Un point que Guillebaud n’évoque à aucun moment : la drogue. Sans doute n’est ce pas la cause elle non plus -ou du moins pas directement-, mais elle en est aujourd’hui le combustible habituel de la violence, à tous les âges et dans toutes ses variantes. L’usage presque banalisé de produits psychoactifs licites (alcool, de plus en plus consommé par « shoot ») ou illicites (cannabis, amphétamines et produits dérivés, substances de synthèse, héroïne, cocaïne..) sous-tend désormais l’atmosphère de « violence à tous les étages » que nous rencontrons au quotidien.

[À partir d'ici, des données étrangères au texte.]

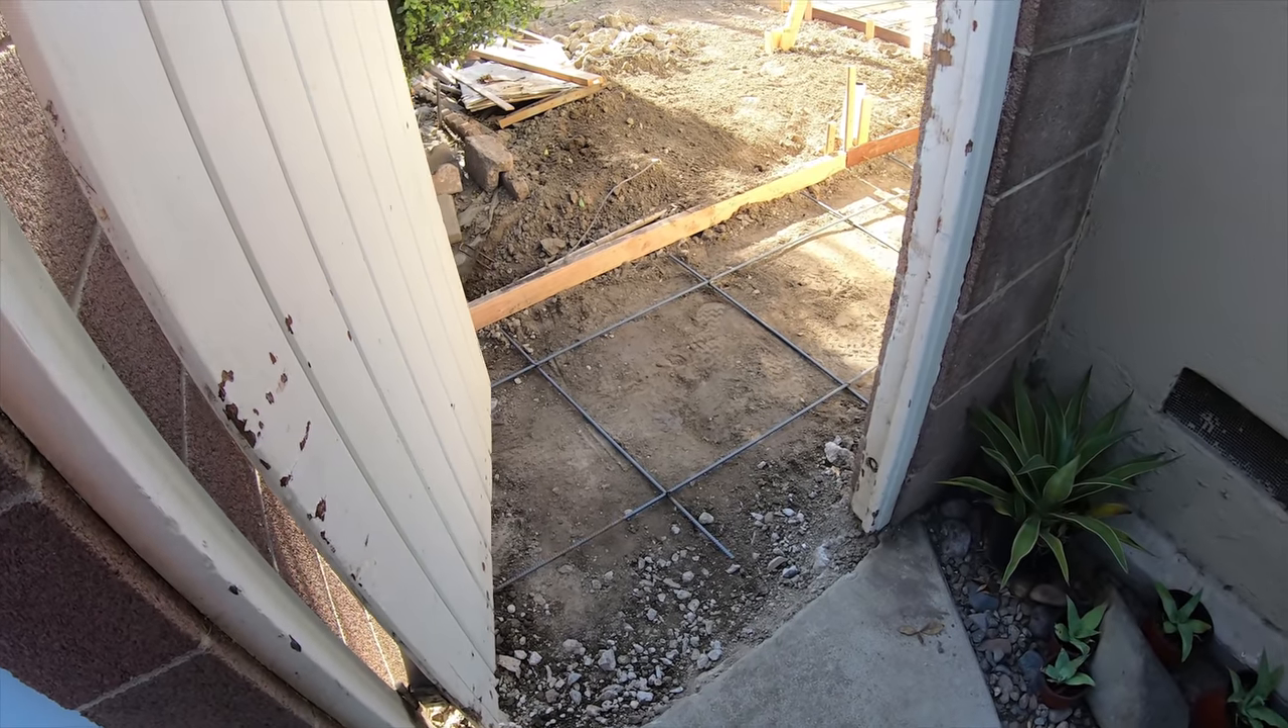All right so we just got all the rebar installed.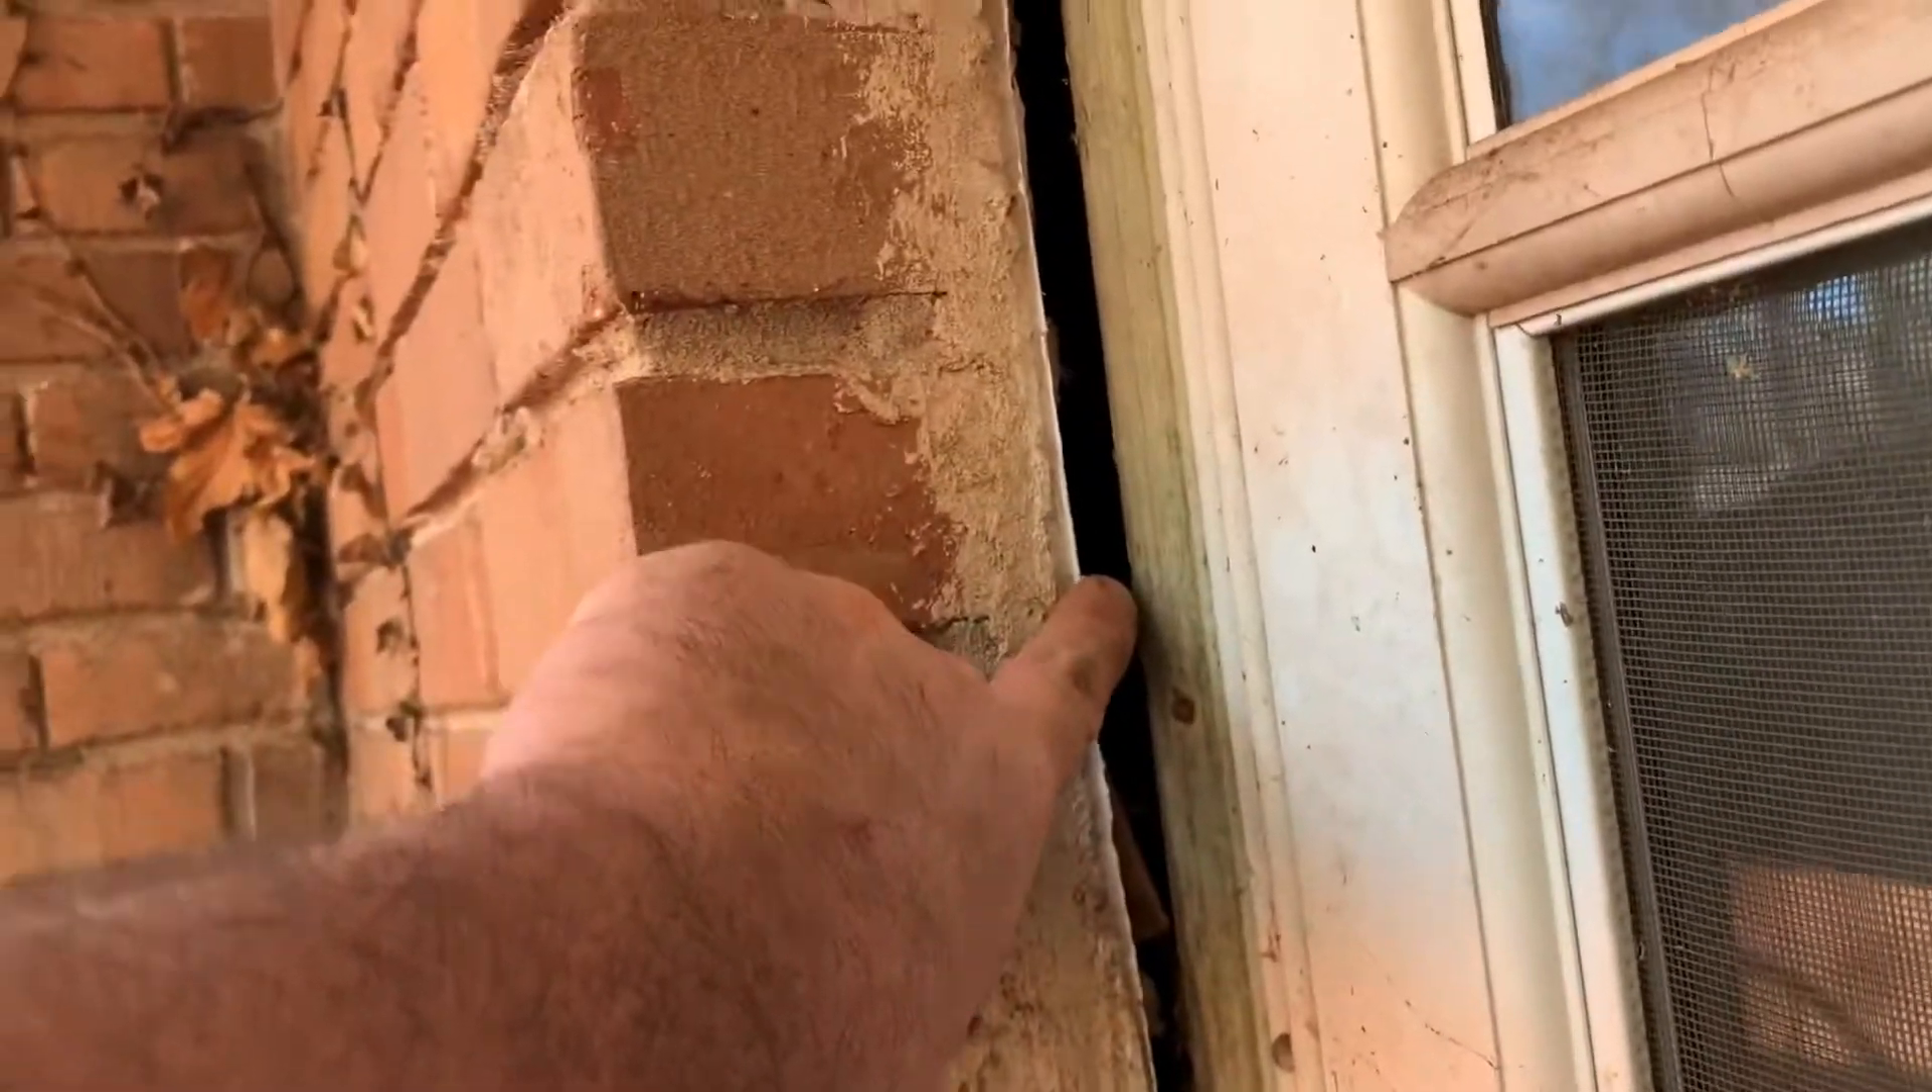You can see how much the wall has pulled away from the trim board all the way down to here and you can see that gap with my finger all the way at the top.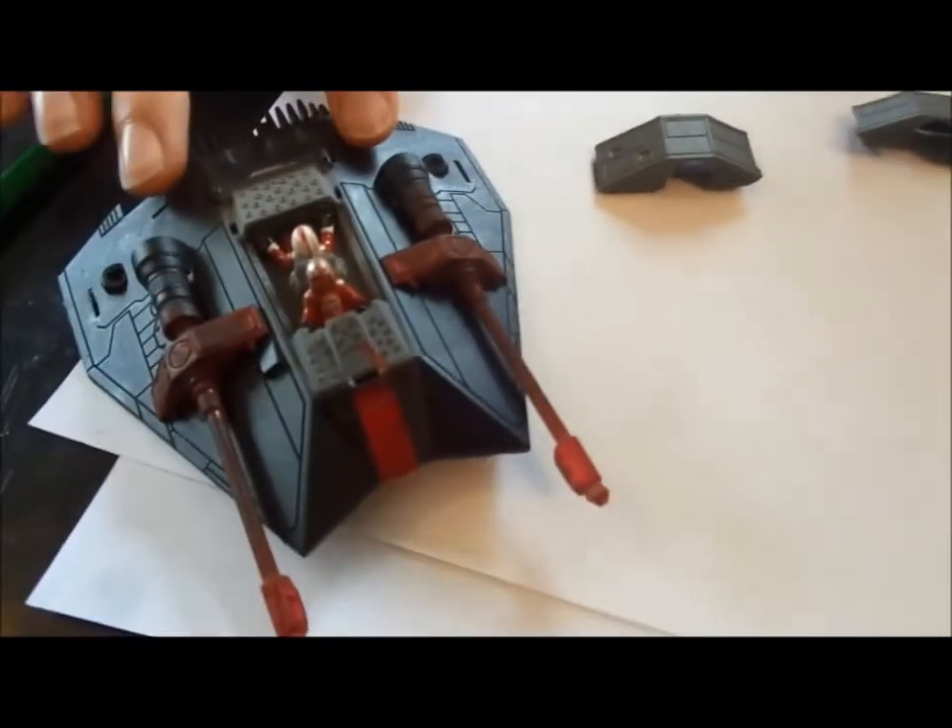Okay, so we've put the guns on the snow speeder now and it looks really good I have to say.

Les pédopsychiatres constatent un usage de plus en plus précoce qui explique des comportements violents à des âges où ils étaient exceptionnels. Dans un affrontement politique récent, j’ai pu « lire » dans les yeux d’un des manifestants des signes qui n’étaient que trop évidents d’imprégnation. Jusqu’aux terroristes, dans un tout autre ordre de gravité, qui usent des drogues pour combattre et pour perpétrer leurs crimes.
Une fois encore le dire librement ne suffit pas mais l’ignorer serait une erreur. La drogue n’explique pas tout, mais elle amplifie, diminue la possibilité que nous avons de contrôler la violence et elle la rend contagieuse. Elle fait désormais partie de ce jeu terrible qui a si fortement élevé notre seuil de tolérance à la destruction et au crime.
La violence doit être constamment remise à sa place, y compris quand on la rapporte. On peut lui chercher des explications mais jamais des raisons ; ne jamais la légitimer en donnant plus de place à celui qui a levé la main qu’à celui qui l’a retenue et a cherché à expliquer. Même et surtout quand c’est la violence qui a paru gagner, il faut dire et redire qu’elle est une manifestation d’impuissance, un échec, qu’elle détruit tout, y compris le message dont elle prétend être porteuse. Et qu’in fine, c’est la démocratie elle-même qui est menacée.